O Ministério da Educação (MEC) aplicou sanções a mais de 50 cursos de medicina em todo o Brasil após resultados considerados insatisfatórios no Exame Nacional de Avaliação da Formação Médica (Enamed) de 2025. As medidas foram oficializadas no Diário Oficial da União nesta semana e atingem instituições públicas e privadas.
A avaliação analisou 351 cursos de medicina e identificou desempenho abaixo do esperado em graduações que obtiveram notas 1 e 2, em uma escala que vai até 5. O critério principal foi o nível de proficiência dos estudantes concluintes, com base em parâmetros mínimos definidos pelo exame.
As punições variam conforme a gravidade dos resultados.
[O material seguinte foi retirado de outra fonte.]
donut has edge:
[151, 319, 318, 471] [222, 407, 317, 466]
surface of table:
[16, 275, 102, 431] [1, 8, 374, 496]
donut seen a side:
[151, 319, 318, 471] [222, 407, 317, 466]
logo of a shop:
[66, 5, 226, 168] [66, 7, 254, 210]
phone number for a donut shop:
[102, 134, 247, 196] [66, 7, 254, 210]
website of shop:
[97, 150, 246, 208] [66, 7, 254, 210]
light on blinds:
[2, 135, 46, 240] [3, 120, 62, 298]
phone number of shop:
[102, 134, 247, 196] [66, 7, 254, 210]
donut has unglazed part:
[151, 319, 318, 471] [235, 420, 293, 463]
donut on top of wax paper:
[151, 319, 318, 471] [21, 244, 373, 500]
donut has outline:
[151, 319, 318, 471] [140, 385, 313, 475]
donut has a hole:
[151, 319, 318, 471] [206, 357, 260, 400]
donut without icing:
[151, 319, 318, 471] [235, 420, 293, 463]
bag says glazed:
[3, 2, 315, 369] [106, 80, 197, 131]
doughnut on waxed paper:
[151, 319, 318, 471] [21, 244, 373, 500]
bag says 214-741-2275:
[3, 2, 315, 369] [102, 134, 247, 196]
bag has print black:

Nos casos mais críticos — cursos com nota 1 e menos de 30% de alunos com desempenho satisfatório — o MEC determinou a suspensão imediata da entrada de novos estudantes, além da proibição de abertura de novas vagas e participação em programas federais como o Fies e o Prouni.
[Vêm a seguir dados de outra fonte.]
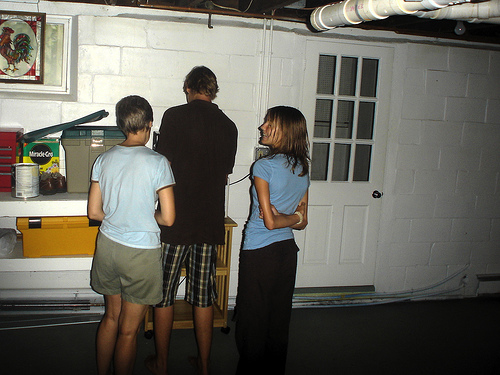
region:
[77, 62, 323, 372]
Three people in the foreground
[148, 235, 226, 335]
Young man is wearing shorts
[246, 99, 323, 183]
A side view of a woman's head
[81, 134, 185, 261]
Person is wearing a light blue shirt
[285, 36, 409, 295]
A white door in the background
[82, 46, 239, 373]
A back view of two people's heads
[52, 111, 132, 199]
Container on the table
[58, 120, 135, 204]
Container is gray in color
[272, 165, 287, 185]
the shirt is blue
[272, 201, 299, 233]
her arms are folded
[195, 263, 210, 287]
the shorts are plaid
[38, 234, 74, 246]
the container is yellow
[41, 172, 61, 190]
the shoes are brown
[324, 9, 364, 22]
the pipe is white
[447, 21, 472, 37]
the light is off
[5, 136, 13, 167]
the toolbox is red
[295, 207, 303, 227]
BRACELET ON THE ARM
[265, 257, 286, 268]
WOMAN HAS ON BLACK PANTS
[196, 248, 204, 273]
MAN HAS ON PLAID SHORTS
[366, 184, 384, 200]
DOOR KNOB ON THE DOOR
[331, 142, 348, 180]
GLASS IN THE DOOR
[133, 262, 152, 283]
PERSON HAS ON BROWN SHORTS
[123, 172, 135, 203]
PERSON HAS ON A LIGHT GREEN SHIRT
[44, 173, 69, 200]
SHOES ON THE COUNTER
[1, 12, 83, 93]
PICTURE ON THE WALL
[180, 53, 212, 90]
man has brown hair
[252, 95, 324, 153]
woman has brown hair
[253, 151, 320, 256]
woman has blue shirt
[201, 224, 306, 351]
woman has black pants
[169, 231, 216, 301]
man has checked shorts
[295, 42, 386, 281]
white door behind people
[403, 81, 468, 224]
wall is white brick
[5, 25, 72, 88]
stained glass painting on wall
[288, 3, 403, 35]
white pipe on ceiling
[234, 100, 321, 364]
this is a person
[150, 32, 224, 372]
this is a person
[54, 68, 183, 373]
this is a person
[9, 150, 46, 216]
this is a tin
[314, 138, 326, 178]
this is a window pane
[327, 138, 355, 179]
this is a window pane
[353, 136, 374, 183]
this is a window pane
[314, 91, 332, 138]
this is a window pane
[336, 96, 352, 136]
this is a window pane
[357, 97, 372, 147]
this is a window pane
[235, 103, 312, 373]
a girl in a blue t-shirt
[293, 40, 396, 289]
the closed white door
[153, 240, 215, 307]
the checkered shorts the teenager is wearing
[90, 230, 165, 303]
the gray shorts on the boy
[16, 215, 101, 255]
the yellow container on the shelf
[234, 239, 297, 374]
the black pants on the girl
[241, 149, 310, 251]
the blue t-shirt on the girl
Para cursos com desempenho ligeiramente melhor, mas ainda insuficiente, as medidas incluem redução de até 50% das vagas autorizadas e impedimento de expansão. Já instituições com nota 2 e níveis intermediários de proficiência sofreram cortes menores, de cerca de 25% das vagas, além de restrições ao acesso a financiamentos estudantis.
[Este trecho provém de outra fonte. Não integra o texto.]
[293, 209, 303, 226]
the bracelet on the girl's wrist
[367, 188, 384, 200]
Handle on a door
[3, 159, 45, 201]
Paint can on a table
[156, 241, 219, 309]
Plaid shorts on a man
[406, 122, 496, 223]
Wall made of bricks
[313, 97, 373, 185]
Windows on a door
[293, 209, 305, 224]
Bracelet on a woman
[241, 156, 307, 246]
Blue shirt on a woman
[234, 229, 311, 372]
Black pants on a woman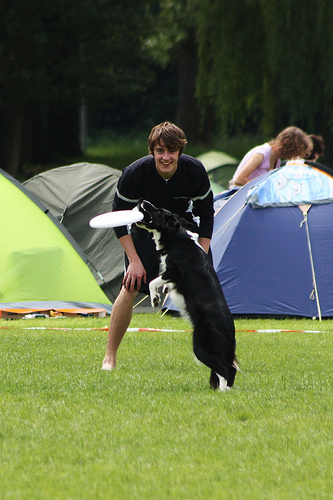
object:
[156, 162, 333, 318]
tent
Além das sanções diretas, aproximadamente 40 cursos foram colocados sob supervisão e monitoramento, sem penalidades imediatas, mas com possibilidade de punições futuras caso não apresentem melhora nos indicadores.
A decisão também alcança universidades públicas. Instituições federais como a Universidade Federal do Pará (UFPA), a Universidade Federal do Maranhão (UFMA), a Universidade Federal da Integração Latino-Americana (Unila) e a Universidade Federal do Sul da Bahia (UFSB) entraram em processo de supervisão, sendo que a UFPA sofreu corte de 50% nas vagas.
Segundo o MEC, as medidas têm caráter regulatório e poderão ser revistas, mantidas ou ampliadas após a divulgação dos resultados do Enamed 2026. As instituições afetadas têm prazo para apresentar defesa administrativa.
No Mato Grosso do Sul, ao menos um curso foi diretamente impactado. A Faculdade Unicesumar, em Corumbá, teve redução de 25% das vagas após obter nota 2 na avaliação.
A iniciativa reacende o debate sobre a qualidade da formação médica no Brasil e a expansão de cursos nos últimos anos. Entidades do setor privado criticaram a metodologia, alegando que o exame considera apenas o desempenho dos estudantes e não o conjunto de fatores que compõem a qualidade acadêmica.
O Enamed, aplicado pela primeira vez em 2025, passou a ser um dos principais instrumentos de avaliação da formação médica no país, com impacto direto na regulação dos cursos superiores da área.